What a fascinating, and tragically series-defining, blind spot about empire.
Edited Date: 2022-04-18 07:19 pm (UTC)

Date: 2022-04-18 09:04 pm (UTC)
kore: (Default)
From: [personal profile] kore
There is one whole chapter that is simply Mendoza describing the experience of watching a silent film with her colleagues and explaining the plot of the movie in great detail and the precise ways in which everyone enthusiastically heckles it, a whole chapter

LOL I think I am the only person who unreservedly loves that chapter for the film stuff and the film stuff alone, because I was struck by that reference to von Stroheim lost films in a Fritz Leiber? Jack Finney? story (I bet Baker was too) and so an ENTIRE chapter of the book ENTIRELY describing classic lost films complete with running commentary JUST FOR ME? YES PLEASE THANK YOU I WILL TAKE ONE THOUSAND COPIES. It's the epitome of what you are told Never To Do by all those how-to-write books, never ever devote giant chunks of the book to your favourite topic! -- and Baker says FUCKIT and just goes full throttle into Old Hollywood. (Did you read her collection of Tor blog posts on classic movies, Ancient Rockets? It's v fun.)
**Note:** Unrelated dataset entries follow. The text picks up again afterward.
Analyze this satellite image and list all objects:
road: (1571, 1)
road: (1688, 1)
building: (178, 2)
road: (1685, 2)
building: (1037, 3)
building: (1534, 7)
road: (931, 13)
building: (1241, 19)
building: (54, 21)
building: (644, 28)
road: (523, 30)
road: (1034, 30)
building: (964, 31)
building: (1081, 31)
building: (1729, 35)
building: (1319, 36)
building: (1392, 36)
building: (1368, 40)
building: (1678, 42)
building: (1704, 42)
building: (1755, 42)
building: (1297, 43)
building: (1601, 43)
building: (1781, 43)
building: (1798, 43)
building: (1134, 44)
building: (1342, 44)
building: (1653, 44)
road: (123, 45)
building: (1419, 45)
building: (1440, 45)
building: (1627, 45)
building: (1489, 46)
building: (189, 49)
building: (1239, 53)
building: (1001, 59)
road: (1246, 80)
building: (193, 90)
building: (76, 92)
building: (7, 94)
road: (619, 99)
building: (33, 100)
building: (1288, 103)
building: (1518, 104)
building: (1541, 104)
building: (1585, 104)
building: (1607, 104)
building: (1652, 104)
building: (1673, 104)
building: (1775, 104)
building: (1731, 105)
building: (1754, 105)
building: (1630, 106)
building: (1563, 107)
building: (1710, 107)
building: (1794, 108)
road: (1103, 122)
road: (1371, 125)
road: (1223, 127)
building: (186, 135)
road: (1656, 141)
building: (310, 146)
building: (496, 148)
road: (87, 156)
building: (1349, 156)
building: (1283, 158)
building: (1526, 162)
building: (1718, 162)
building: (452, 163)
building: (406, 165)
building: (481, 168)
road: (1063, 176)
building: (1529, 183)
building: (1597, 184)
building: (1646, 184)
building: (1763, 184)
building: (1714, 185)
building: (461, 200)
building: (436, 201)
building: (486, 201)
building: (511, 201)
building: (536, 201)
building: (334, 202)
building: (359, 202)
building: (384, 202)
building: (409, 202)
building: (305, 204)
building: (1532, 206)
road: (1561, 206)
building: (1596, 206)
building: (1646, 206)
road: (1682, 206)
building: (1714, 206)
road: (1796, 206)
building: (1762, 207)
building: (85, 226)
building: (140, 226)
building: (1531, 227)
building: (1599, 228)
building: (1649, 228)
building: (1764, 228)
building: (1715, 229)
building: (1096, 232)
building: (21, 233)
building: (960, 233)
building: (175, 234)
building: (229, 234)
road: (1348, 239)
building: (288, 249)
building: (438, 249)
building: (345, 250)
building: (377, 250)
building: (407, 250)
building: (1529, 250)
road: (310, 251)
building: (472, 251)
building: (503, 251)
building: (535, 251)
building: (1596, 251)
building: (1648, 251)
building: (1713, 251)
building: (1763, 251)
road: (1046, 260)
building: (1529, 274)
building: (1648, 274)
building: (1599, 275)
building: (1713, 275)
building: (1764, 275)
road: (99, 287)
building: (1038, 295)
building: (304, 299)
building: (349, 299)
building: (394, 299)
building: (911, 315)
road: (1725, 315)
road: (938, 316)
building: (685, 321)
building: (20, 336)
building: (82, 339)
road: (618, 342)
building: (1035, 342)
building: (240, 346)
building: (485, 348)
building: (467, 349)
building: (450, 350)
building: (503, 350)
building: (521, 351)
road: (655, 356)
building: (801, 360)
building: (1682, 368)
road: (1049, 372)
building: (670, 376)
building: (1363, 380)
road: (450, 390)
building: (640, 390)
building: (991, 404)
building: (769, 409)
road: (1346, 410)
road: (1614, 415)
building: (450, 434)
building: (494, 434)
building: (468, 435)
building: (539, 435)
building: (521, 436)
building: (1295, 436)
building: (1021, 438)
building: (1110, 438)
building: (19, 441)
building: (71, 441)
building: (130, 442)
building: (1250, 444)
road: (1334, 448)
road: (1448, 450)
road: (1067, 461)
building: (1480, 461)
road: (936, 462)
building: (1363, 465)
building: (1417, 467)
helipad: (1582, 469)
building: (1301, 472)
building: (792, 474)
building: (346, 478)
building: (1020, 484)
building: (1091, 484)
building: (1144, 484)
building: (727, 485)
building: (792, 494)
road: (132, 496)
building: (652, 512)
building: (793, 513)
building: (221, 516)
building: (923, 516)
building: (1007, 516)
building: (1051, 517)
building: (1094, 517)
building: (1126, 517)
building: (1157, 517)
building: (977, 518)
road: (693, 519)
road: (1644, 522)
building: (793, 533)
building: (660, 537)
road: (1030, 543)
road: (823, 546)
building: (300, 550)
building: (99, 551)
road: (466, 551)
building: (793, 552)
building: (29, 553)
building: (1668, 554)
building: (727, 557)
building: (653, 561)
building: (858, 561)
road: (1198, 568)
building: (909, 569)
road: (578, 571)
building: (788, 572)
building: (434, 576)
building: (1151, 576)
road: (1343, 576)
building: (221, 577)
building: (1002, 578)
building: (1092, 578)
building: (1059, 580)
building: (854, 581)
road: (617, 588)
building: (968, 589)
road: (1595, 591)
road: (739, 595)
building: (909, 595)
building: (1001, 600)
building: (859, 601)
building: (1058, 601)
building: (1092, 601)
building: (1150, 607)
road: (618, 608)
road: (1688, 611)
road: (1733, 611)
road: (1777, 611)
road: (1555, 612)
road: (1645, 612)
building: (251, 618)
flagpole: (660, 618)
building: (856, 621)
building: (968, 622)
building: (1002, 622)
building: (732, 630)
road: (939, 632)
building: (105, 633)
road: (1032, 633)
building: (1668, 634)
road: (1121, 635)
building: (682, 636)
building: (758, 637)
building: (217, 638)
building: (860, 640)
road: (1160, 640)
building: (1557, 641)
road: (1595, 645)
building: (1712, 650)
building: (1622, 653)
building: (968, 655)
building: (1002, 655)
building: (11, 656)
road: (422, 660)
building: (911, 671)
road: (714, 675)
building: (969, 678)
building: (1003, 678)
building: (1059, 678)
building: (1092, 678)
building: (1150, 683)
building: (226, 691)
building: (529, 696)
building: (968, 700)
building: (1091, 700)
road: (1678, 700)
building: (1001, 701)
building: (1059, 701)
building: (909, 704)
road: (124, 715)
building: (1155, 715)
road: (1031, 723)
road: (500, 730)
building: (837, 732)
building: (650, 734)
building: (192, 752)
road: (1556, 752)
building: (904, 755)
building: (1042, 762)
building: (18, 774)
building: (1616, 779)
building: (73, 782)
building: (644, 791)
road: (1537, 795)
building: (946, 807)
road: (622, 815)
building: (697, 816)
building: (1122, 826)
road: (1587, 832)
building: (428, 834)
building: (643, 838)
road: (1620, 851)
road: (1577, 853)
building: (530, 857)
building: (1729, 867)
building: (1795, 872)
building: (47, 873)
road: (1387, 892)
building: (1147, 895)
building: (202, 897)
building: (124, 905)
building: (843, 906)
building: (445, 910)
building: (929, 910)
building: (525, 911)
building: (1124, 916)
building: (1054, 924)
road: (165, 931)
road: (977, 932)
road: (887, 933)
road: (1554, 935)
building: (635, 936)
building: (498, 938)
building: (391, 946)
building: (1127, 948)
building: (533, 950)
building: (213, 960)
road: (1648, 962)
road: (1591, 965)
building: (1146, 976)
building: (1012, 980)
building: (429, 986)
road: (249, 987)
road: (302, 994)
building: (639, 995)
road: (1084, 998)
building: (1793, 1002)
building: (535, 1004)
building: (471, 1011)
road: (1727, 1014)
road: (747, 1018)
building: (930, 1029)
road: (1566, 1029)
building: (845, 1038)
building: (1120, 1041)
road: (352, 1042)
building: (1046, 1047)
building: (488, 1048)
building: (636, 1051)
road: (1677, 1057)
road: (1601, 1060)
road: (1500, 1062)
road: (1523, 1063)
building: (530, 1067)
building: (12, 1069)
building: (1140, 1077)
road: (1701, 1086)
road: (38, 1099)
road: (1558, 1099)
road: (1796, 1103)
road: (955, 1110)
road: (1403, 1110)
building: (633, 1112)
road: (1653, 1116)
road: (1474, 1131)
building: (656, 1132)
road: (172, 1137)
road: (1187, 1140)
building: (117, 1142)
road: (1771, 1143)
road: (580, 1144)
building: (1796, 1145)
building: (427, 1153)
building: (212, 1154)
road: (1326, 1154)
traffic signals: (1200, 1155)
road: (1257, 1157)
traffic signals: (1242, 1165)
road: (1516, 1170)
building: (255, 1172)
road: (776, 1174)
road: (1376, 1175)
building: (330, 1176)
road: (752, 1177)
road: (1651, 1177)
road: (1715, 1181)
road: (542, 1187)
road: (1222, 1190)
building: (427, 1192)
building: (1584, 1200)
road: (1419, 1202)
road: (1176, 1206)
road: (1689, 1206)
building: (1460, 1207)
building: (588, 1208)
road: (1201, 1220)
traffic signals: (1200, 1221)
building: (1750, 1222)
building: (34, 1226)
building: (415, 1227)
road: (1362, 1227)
So as you can guess I was bitterly disappointed the ENTIRE book was not Mendoza et al sitting around watching films with commentary, but omfg, the whole Nicholas/Edward/Alec/son/clone/lover thing....no. Just no. That plus the combination of the dumb plotline with all the pokes at "political correctness" just killed the books for me.

This is an interesting article https://www.tor.com/2016/10/04/the-making-of-mendoza-in-hollywood/

Kage had originally intended Mendoza’s story to be a stand alone. Think of the end of Iden; it could have been left there, poignant and solitary. But Sky Coyote had nagged itself into existence before she was quiet done with Iden

YOU DON'T SAY (I guess they offered her a contract with Iden as the first part of a trilogy?)

Mendoza In Hollywood was also originally just the working title. All the Company novels had Mendoza-themed working titles during their gestations. Kage said it was the Asterix model, or the Oz books, or the Bobbsey Twins (all of which she loved); So and So in the Thus and Such. In the Garden of Iden was originally just “Mendoza”; Sky Coyote was “Mendoza in Chumash Country”. The Graveyard Game was Mendoza and the Hardy Boys

I find that kind of charming! It really doesn't fit what the series (UNFORTUNATELY) turned into, tho.

During the writing of this book, Kage fell in love with silent movies. They weren’t intended to be part of MIH, but watching them was her main recreation while she wrote it, so the films were incorporated into the plot

Again, I just love it. Writers could still get away with that over twenty years ago! What publishing house would stand for that today? Probably not a one of them. "Victor, Victor-Marie baby, we love the book, but really, this essay on the sewers has just got to go...."

Date: 2022-04-19 02:30 am (UTC)
stranger: Orpheus as Sun, with Lyre (Orpheus)
From: [personal profile] stranger
The reason for the opposition of Nicholas and Edward was never quite clear to me before this. It's illuminating.